Nederlands Vaccinatie Instituut


Pneumokokkenvaccin slaat aan

zondag, 19 oktober 2008

Op 1 april 2006 is het pneumokokkenvaccin ingevoerd in het RVP. Hierdoor is het aantal hersenvliesontstekingen veroorzaakt door de pneumokokkenbacterie onder nul- tot tweejarigen met zeventig procent gedaald, zo blijkt uit de gegevens van het Nederlands Referentielaboratorium voor Bacteriële Meningitis in het AMC. De volgende stap is een goed pneumokokkenvaccin voor ouderen.

'Er is lange tijd over gediscussieerd of het huidige pneumokokkenvaccin wel ingevoerd moest worden', vertelt Arie van der Ende, hoofd van het landelijk Referentielaboratorium. 'Dat komt omdat de dekkingsgraad niet honderd procent is, wat wil zeggen dat het niet alle kinderen beschermt tegen hersenvliesontsteking.'

Suikerkapsel

De beperkte dekkingsgraad heeft te maken met de manier waarop vaccins tegen de veroorzakers van meningitis vervaardigd worden. Om mensen immuun te maken voor de besmettelijke ziekte, worden er suikerketens in gestopt uit het kapsel dat de bacterie omhult. Een effectief vaccin kan maar een beperkt aantal van deze ketens herbergen. Voor twee andere bacteriën die hersenvliesontsteking kunnen veroorzaken (de meningokok en Haemophilus influenzae type B (Hib)) volstaat deze methode. Zo is er sinds 1993 een vaccin tegen Hib dat de suikerketen bevat van het type B kapsel, dat zo'n 95 procent van alle Haemophilus-besmettingen voor zijn rekening neemt. En vanaf 2002 is er ook een inenting tegen de meningokok, type C, verreweg de meest voorkomende soort in Europa.

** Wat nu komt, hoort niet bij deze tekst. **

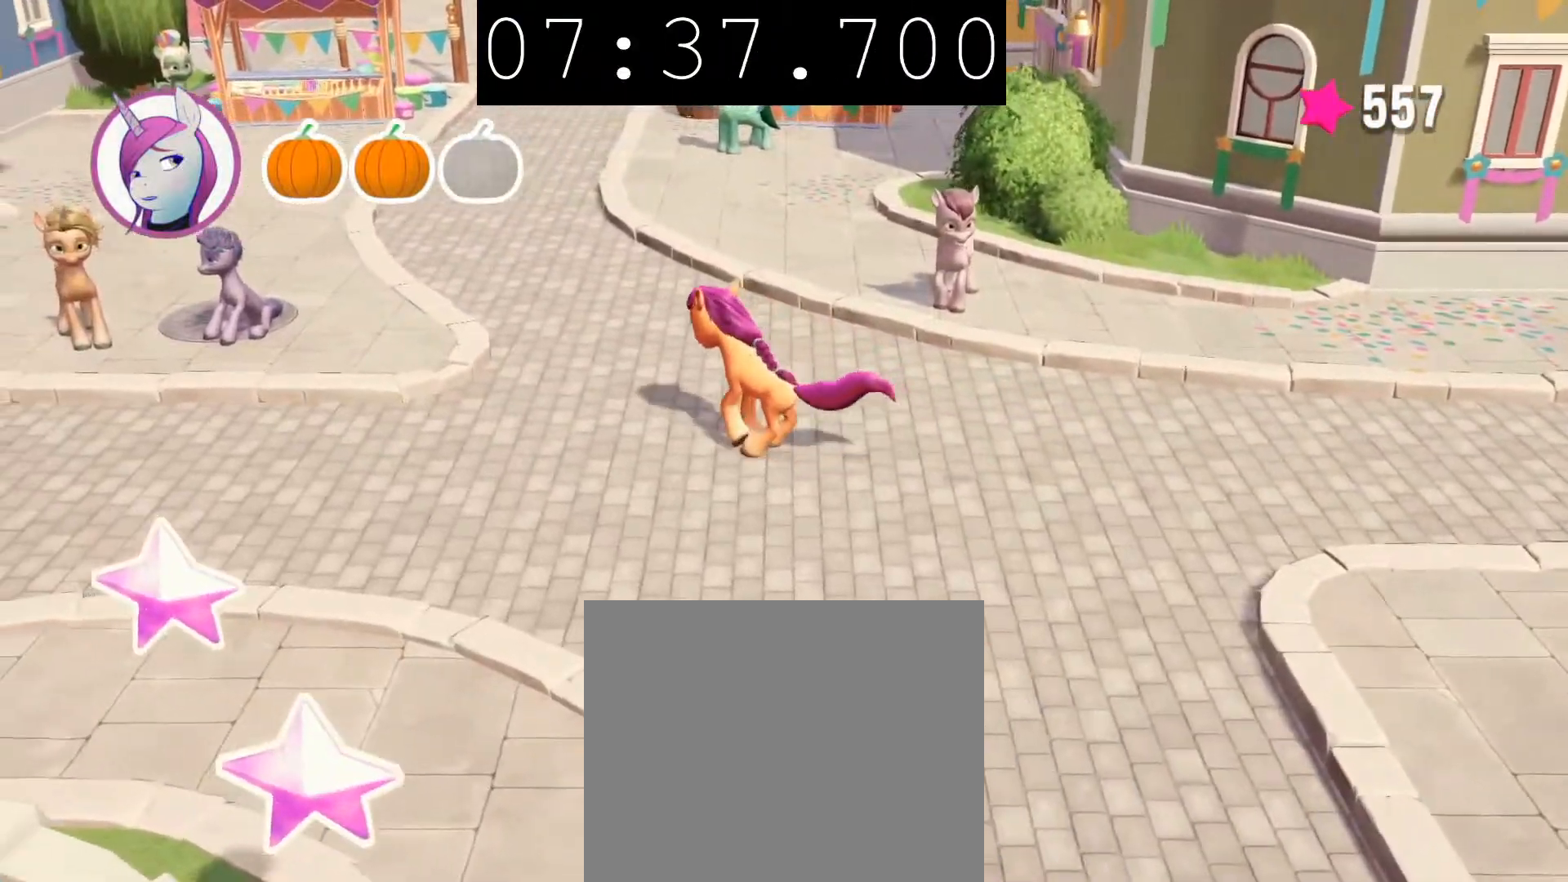
{"buttons": [], "left_stick": "up-left", "right_stick": "center", "events": []}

Bij de pneumokok ligt dat anders. Daarvan zou je maar liefst negentig suikerketens moeten gebruiken om de hele bevolking te vrijwaren van meningitis. Van der Ende: 'Het huidige vaccin bevat er zeven. Wij hebben vóór de introductie ervan gekeken welke suikerketens in bepaalde leeftijdsgroepen het meest voorkomen. Daar kwam uit dat het vaccin bij nul- tot tweejarigen een dekkingsgraad heeft van zeventig tot tachtig procent. Bij ouderen is dat percentage een stuk lager, terwijl pneumokokkenbesmettingen juist bij zestigplussers voorkomen, en niet alleen meningitis maar ook longontsteking veroorzaken.'

Groepsimmuniteit

Geen cijfers om over naar huis te schrijven.Gezondheidsraad was destijds wel enthousiast over de toevoeging van de prik aan het nationale vaccinatieprogramma, maar de vaccinatie was niet 'kosteneffectief' volgens de geldende criteria. Wat uiteindelijk de doorslag gaf, is een fenomeen dat groepsimmuniteit wordt genoemd. Door een bepaalde groep te vaccineren worden uiteindelijk ook niet-ingeënte personen beschermd, omdat de kans vrijwel nihil is dat zij de bacterie tegenkomen.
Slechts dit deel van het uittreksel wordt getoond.